Liegt der grundlegende Anreiz des Krankenhausmanagements in der Optimierung der Pflegequalität, so bietet es sich an, unter anderem in Programme zu investieren, die das Arbeitsverhältnis zwischen Ärzten und Pflegekräften stärken. Die daraus resultierende Verbesserung in der Kommunikation und Teamarbeit zwischen den beiden Statusgruppen kann sich ebenfalls positive auf die Patientenzufriedenheit auswirken [6] und damit dem Krankenhaus noch weitere Vorteile verschaffen.

Möchte ein Krankenhaus die Patientensicherheit stärken, so hat es unter anderem die Option, Pflegekräfte in Entscheidungsprozesse zur Patientenversorgung mit einzubeziehen. Sofern das Krankenhausmanagement Patientensicherheitsmaßnahmen plant, sollten demnach Pflegekräfte in die Diskussion eingebunden werden und auch entsprechende Erklärungen erhalten, warum die Sicherheitsmaßnahmen erforderlich sind.
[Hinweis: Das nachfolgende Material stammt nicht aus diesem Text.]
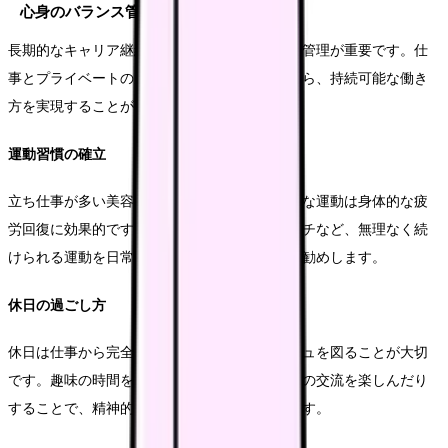
心身のバランス管理
長期的なキャリア継続のためには、心身の健康管理が重要です。仕
事とプライベートの適切なバランスを保ちながら、持続可能な働き
方を実現することが大切です。
運動習慣の確立
立ち仕事が多い美容外科看護師にとって、適度な運動は身体的な疲
労回復に効果的です。ウォーキングやストレッチなど、無理なく続
けられる運動を日常生活に取り入れることをお勧めします。
休日の過ごし方
休日は仕事から完全に離れ、心身のリフレッシュを図ることが大切
です。趣味の時間を確保したり、家族や友人との交流を楽しんだり
することで、精神的な充電を行うことができます。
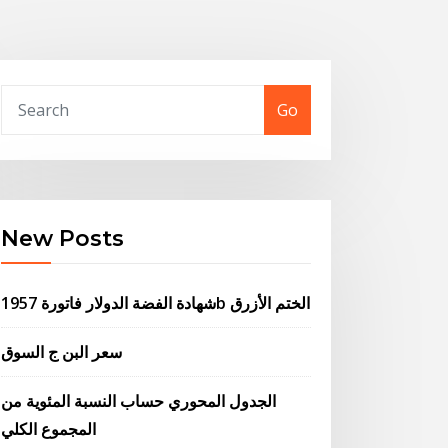
Go
New Posts
شهادة الفضة الدولار فاتورة 1957b الختم الأزرق
سعر البن ج السوق
الجدول المحوري حساب النسبة المئوية من
المجموع الكلي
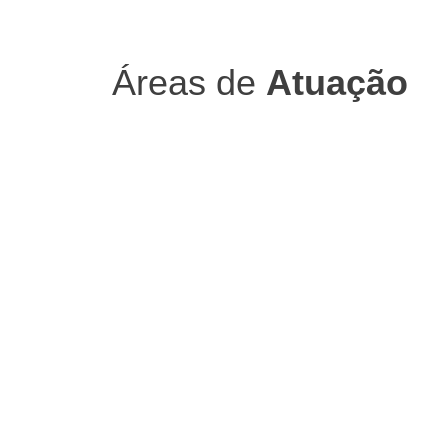
Áreas de
Atuação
Andere Studien haben in anderen Settings bereits gezeigt, dass es für die Umsetzung von Qualitätszielen vorteilhaft ist, wenn sich die an der Umsetzung beteiligten Zielgruppen mit den Qualitätszielen identifizieren können (siehe Observer).
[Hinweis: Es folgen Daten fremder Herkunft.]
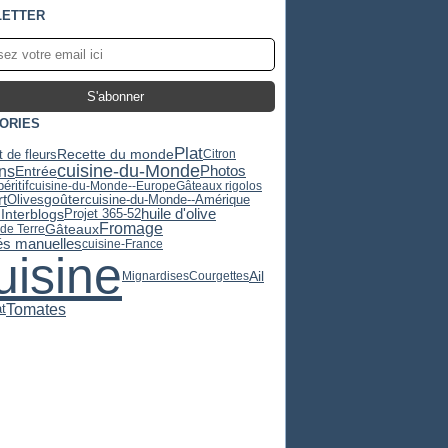
ETTER
ORIES
Plat
Recette du monde
 de fleurs
Citron
cuisine-du-Monde
ns
Photos
Entrée
éritif
cuisine-du-Monde--Europe
Gâteaux rigolos
t
Olives
goûter
cuisine-du-Monde--Amérique
huile d'olive
Projet 365-52
Interblogs
Fromage
Gâteaux
e Terre
tés manuelles
cuisine-France
uisine
Ail
Mignardises
Courgettes
Tomates
t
Mehr Patientensicherheit und Pflegequalität sind eine fortlaufende Zielsetzung in der Gesundheitsversorgung. Um diese Ziele zu erreichen, ist es entscheidend, die Bewertungskompetenzen der ausführenden Pflegekräfte einzubeziehen. Das Krankenhausmanagement sollte vor allem den Fokus auf die Optimierung der organisatorischen Rahmenbedingungen und Arbeitszufriedenheit legen. Diese beiden Komponenten beeinflussen nachweislich die Einschätzung der Pflegekräfte im Hinblick auf die Patientensicherheit und Pflegequalität.

 

Redaktion / Ines Niehaus

 

  1. Stimpfel, A.W., Djukic, M., Brewer, C.S., and Kovner, C.T., Common predictors of nurse-reported quality of care and patient safety. Health Care Management Review, 2019. 44(1): p. 57-66.
  2. Lawton, R., O’Hara, J.K., Sheard, L., Reynolds, C., Cocks, K., Armitage, G., and Wright, J., Can staff and patient perspectives on hospital safety predict harm-free care? An analysis of staff and patient survey data and routinely collected outcomes. Bmj Quality & Safety, 2015. 24(6): p. 369-376.
  3. McHugh, M.D. and Stimpfel, A.W., Nurse reported quality of care: A measure of hospital quality. Research in Nursing & Health, 2012. 35(6): p. 566-575.
  4. Djukic, M., Kovner, C.T., Brewer, C.S., Fatehi, F., and Greene, W.H., Exploring Direct and Indirect Influences of Physical Work Environment on Job Satisfaction for Early-Career Registered Nurses Employed in Hospitals. Research in Nursing & Health, 2014. 37(4): p. 312-325.
  5. Lu, H., Barriball, K.L., Zhang, X., and While, A.E., Job satisfaction among hospital nurses revisited: A systematic review. International Journal of Nursing Studies, 2012. 49(8): p. 1017-1038.
  6. Larrabee, J.H., Ostrow, C.L., Withrow, M.L., Janney, M.A., Hobbs, G.R., and Burant, C., Predictors of patient satisfaction with inpatient hospital nursing care. Research in Nursing & Health, 2004. 27(4): p. 254-268.